= What the exercise asks =
Write out nothing except the lines running from the one containing "work in progress__" to the last line of the data, exactly as they stand.
»»
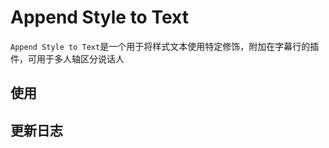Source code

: # Append Style to Text

`Append Style to Text`是一个用于将样式文本使用特定修饰，附加在字幕行的插件，可用于多人轴区分说话人

## 使用





## 更新日志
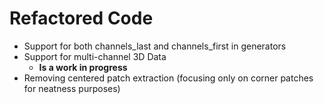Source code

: # Refactored Code
* Support for both channels_last and channels_first in generators
* Support for multi-channel 3D Data
  * __Is a work in progress__
* Removing centered patch extraction (focusing only on corner patches for neatness purposes)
««
= Result =
  * __Is a work in progress__
* Removing centered patch extraction (focusing only on corner patches for neatness purposes)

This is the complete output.